A situação atual do Reino Unido, marcada por protestos contra imigrantes e clima de tensão política, é motivo de preocupação para Gabriela. Como especialista e imigrante, ela entende as raízes históricas desse problema e, ao mesmo tempo, sente-se otimista com as manifestações de apoio que têm surgido em defesa dos imigrantes.
"O meu foco é justamente evitar que coisas como as que estão acontecendo agora no Reino Unido continuem acontecendo, para que a gente consiga desfazer, ou pelo menos diminuir, as consequências do colonialismo nos países que foram colonizados tanto pelo Reino Unido quanto pelos demais países europeus, que são as causas desse tipo de violência que a gente sofre, não só durante esses protestos, mas também no dia a dia, em vários setores da sociedade", pontua.
Apoio da família
Para a estudante, sua história é uma continuidade da saga familiar de migração. Assim como seus pais deixaram o sertão para construir uma vida em Salvador, ela vê sua mudança para a Inglaterra como um novo capítulo dessa narrativa de busca por melhores oportunidades.

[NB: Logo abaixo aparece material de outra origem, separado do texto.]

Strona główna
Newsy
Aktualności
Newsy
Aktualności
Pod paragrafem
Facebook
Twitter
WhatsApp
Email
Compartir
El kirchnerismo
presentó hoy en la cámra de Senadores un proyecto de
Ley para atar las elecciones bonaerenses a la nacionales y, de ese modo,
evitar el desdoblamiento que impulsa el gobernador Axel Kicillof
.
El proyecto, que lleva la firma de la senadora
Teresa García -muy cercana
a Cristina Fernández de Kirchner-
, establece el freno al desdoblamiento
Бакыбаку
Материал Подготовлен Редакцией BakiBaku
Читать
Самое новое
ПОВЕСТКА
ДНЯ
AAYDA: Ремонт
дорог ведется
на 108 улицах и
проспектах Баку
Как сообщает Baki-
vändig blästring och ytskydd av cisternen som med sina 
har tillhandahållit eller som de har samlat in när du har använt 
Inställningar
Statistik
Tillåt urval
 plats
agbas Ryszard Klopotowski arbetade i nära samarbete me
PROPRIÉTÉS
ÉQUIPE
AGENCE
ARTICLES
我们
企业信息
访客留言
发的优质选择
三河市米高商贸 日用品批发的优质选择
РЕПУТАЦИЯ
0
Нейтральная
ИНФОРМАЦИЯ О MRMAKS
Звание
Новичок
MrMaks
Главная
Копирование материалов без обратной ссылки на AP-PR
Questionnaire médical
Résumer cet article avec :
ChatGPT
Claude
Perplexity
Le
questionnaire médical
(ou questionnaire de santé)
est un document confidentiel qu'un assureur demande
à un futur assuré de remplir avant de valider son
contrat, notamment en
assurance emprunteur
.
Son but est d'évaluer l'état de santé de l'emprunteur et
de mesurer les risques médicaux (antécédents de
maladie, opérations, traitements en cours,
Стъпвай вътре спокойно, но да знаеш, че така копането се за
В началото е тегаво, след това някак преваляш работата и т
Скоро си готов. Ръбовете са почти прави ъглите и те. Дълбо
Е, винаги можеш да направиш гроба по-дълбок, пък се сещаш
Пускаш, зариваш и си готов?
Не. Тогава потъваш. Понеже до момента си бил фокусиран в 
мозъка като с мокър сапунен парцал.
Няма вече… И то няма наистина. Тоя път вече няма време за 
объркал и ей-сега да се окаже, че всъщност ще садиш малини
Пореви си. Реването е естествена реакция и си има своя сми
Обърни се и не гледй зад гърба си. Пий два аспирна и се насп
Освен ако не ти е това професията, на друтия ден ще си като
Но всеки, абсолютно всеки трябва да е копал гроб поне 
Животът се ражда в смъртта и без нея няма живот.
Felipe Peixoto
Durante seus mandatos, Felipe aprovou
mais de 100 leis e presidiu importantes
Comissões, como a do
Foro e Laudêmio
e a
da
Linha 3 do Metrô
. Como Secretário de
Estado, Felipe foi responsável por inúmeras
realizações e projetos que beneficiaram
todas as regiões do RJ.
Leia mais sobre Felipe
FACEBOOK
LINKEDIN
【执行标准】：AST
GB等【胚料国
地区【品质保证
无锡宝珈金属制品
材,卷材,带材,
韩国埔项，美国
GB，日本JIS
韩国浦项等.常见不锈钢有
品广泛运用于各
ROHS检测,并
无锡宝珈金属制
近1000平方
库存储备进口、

"Eu lembro quando eu fui visitar meus avós, e levei uma foto da minha formatura do mestrado, porque no Reino Unido a gente tem formatura de mestrado e doutorado, e a minha avó, mãe da minha mãe, chorou muito quando viu a foto da neta dela, mestra. Ela ficou tão emocionada! Foi muito bom, é um sentimento bom de ver que eu cheguei lá, eu tô chegando lá e eu tô trazendo essa representatividade para minha família, que veio lá do sertão, que cortava palha de sisal para botar no motor e sobreviver. Isso é muito bacana", conta, emocionada.
Atualmente, Gabriela está no Brasil, aguardando a emissão de seu visto para retornar à Inglaterra e iniciar seu doutorado. Seus pais, que antes se surpreendiam com cada nova etapa acadêmica, agora já encaram suas conquistas com naturalidade.
"Eles têm bastante orgulho, mas hoje em dia, eu falei para eles: 'Ah, passei no doutorado', e eles ficaram: 'Ah, beleza', porque não é a primeira vez que eles ouvem alguma coisa assim de mim. Acho que para eles já é só mais alguma etapa", diz.